Pour avoir voulu aider Nicolas, dit Nic, lui avoir mis 20 au lieu de 4, et puis avoir eu un rapport sexuel avec ce mineur « relou », elle se retrouve prise en otage (lettre et chantage) par celui qu’elle a aidé et peut-être aimé. Ça finit forcément mal, un prof qui copule avec un de ses élèves mineurs. En l’état, ça finit dans Mediapart… donc vraiment mal.

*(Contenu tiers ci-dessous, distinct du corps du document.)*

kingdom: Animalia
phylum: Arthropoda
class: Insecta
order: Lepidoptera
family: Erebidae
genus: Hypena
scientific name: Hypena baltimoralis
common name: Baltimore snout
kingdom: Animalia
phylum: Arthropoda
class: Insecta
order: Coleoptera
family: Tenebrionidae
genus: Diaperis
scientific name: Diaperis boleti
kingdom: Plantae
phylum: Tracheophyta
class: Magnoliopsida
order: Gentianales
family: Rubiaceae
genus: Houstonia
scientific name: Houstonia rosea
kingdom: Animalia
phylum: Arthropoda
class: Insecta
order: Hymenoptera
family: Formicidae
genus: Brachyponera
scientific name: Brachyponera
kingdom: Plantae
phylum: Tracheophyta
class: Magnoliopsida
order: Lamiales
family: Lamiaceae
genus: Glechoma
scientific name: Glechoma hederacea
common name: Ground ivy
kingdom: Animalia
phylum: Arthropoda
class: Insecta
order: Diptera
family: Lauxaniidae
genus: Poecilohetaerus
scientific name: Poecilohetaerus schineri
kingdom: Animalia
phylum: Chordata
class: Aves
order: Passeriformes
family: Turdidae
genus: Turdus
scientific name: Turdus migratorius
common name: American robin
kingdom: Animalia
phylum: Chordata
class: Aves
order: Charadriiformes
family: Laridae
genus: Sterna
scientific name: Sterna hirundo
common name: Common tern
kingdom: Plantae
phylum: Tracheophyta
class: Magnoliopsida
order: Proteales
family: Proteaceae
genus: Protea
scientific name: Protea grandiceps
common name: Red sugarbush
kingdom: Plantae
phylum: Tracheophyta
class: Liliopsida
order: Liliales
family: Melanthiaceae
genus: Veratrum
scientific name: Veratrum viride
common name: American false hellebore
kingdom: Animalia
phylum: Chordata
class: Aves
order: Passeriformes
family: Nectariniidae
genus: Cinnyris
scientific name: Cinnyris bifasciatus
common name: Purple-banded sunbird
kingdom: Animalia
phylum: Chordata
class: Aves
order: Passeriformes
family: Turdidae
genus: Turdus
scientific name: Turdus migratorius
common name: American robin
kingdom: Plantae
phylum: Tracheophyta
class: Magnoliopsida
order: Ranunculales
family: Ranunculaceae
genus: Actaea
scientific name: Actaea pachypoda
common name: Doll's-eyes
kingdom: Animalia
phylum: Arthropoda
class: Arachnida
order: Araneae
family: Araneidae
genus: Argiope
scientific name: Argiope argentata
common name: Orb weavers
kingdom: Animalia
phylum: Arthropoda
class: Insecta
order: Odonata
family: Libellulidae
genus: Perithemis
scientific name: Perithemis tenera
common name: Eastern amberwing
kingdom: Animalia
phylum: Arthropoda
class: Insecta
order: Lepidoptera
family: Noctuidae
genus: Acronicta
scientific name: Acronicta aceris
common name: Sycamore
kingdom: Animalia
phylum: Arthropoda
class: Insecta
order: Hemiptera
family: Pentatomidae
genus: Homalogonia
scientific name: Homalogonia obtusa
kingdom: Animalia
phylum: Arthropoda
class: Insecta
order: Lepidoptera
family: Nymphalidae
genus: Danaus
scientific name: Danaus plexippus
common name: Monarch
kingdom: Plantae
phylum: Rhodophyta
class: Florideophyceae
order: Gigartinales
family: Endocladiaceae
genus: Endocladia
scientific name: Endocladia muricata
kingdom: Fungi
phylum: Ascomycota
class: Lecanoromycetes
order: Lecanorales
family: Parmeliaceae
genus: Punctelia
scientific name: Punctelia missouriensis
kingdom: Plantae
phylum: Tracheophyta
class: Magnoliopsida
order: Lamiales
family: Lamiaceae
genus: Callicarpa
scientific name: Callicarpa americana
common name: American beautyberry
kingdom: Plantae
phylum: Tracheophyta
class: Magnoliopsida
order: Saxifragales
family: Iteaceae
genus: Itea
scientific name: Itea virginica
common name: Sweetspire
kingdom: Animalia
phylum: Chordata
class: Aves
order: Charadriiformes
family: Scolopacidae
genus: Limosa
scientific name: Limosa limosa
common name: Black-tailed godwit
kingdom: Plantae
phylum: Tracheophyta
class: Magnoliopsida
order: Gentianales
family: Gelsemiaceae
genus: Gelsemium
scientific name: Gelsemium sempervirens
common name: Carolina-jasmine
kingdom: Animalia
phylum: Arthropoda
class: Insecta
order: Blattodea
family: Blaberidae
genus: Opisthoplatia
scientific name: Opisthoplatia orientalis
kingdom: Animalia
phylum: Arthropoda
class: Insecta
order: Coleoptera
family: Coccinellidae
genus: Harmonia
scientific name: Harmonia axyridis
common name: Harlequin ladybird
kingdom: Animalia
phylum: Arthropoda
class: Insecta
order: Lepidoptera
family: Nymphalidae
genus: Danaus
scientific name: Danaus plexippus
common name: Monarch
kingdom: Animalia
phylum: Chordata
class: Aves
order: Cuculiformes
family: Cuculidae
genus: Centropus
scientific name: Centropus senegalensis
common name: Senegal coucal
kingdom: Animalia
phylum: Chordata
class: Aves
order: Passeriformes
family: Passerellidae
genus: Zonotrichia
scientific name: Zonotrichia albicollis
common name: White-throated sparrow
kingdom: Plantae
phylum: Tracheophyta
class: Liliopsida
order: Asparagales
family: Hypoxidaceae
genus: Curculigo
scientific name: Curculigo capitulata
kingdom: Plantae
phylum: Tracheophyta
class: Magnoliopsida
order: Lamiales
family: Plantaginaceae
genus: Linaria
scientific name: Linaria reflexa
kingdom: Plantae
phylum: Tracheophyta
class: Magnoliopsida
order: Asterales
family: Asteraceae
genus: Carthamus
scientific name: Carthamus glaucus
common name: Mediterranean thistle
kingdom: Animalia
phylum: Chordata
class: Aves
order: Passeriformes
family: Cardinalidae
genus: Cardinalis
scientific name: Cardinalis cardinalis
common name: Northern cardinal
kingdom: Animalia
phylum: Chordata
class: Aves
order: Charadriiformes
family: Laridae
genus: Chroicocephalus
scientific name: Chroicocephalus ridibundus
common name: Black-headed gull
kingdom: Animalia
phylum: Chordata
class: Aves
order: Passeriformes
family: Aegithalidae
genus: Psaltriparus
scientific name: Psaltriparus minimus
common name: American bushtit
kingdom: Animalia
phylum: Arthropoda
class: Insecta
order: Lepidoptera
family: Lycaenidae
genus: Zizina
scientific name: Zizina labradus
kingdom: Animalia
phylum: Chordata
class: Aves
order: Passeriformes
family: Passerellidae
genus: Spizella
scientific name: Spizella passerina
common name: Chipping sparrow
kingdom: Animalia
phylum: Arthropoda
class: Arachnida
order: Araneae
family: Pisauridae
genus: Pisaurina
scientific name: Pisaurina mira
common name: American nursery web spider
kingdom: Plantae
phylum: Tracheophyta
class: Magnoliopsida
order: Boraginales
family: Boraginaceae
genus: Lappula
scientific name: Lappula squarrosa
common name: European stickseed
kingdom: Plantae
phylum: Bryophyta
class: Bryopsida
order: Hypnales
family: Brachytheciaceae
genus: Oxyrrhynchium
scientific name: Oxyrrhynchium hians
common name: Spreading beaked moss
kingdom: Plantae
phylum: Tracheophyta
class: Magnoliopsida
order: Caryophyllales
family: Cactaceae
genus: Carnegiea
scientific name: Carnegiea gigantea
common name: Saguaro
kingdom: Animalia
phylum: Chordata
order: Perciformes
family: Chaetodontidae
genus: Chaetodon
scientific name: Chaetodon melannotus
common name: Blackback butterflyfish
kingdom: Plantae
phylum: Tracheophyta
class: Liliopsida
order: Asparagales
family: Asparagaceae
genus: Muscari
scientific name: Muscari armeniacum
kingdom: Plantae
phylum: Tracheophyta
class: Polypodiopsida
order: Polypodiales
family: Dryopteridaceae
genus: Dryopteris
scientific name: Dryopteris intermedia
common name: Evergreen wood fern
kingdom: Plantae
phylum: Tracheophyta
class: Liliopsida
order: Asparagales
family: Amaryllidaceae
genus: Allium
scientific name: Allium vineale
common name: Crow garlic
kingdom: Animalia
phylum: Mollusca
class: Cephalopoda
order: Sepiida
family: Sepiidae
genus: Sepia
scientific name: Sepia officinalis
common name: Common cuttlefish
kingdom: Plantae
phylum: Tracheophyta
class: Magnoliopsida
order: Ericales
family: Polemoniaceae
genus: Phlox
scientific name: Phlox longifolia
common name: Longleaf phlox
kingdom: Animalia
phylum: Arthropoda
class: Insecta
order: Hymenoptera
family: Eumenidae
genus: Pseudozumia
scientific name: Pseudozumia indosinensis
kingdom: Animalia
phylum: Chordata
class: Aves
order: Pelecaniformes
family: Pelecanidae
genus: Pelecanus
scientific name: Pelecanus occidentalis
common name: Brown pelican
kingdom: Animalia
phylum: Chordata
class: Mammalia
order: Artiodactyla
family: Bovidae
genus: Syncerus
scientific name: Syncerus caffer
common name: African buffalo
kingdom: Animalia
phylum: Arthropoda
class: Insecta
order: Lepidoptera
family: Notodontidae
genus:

Conçu comme un puzzle de pièces détachées où se livrent par fragments diverses identités, Portrait Bourdieu est presque un monologue d’un peu plus d’une heure. Presque seulement parce que Caroline Arrouas est connectée avec le monde : celui de sa sœur à qui elle parle en allemand, celui du ministère qui lui envoie des sms et fait sonner son portable, celui des medias, celui qui apparaît furtivement sur la scène pendant qu’elle l’a désertée et qui a écrit la pièce, etc. Et de voir dès lors cette prof loin de toute solitude, tout en étant enfermée dans le petit monde étriqué qui est le sien. Au plateau, pas plus d’une vilaine chaise et table d’école, une assiette copieuse (pain de mie et salade) et rien autour sinon le vide. Et c’est vraisemblablement de ce vide qui souligne l’absence de direction, et même l’absence d’histoire au présent que Caroline Arrouas parle. Elle qui nous parle de son désarroi, de sa mélancolie, de sa colère contre un monde de codes qui malmène tout le monde, de l’école aux espaces culturels. Alors comme dans un geste d’auto-défense ou de survie, elle parle, elle parle, elle parle… à des ombres, à des voix sur le répondeur de son téléphone, à elle-même sur le mode introspectif, au public qu’elle a en face d’elle…
Jeu d’acteur…
Tenu aux écarts de voix qui vont de la diction scolaire, à la précipitation nerveuse, en passant par la conversation murmurée au téléphone et au chant lyrique… Caroline Arrouas tient son spectacle en équilibre en recourant à une multiplicité de rythme qui traduit ses états d’âme. À la voix, elle ajoute la mimique ou l’art de donner au regard un sens, à la bouche une signification, au corps un trait de caractère. Seule sur scène, elle se tient à l’exercice difficile de l’acteur qui ne peut compter que sur l’athlète physique qu’il est et sans lequel rien n’est possible de son métier. Et c’est parce qu’elle maîtrise parfaitement l’outil qu’elle est que la dramaturgie de Portrait Bourdieu fonctionne comme un « mécano » qui est monté, démonté et remonté. Mouvements justes et finalement effet miroir d’une vie de prof ou d’acteur qui répète en public. Alors, au premier final, quand elle n’en finit plus de remercier la planète entière en allemand, et que le prompteur en toute liberté traduit son propos en termes et analyses bourdieusiens, on est tenté de rire de cette vie dont Cioran aurait pu se nourrir. Mais, et coupant court à la fin du spectacle, un second final s’impose. Légèrement décalé par rapport aux applaudissements qui commencent à se faire entendre, Caroline Arrouas sortira un petit bout de papier qu’elle lit simplement et qui rappelle que les intermittents sont toujours menacés. Et de sortir du Théâtre 11 rue Gilgamesh en pensant que la vie est devenue bien précaire… et comme Bourdieu, faire de l’une des scholies de Spinoza (la 21ème, si je me souviens) : « ni rire, ni pleurer, mais comprendre ». Ce que ce travail humble réussit tout à fait.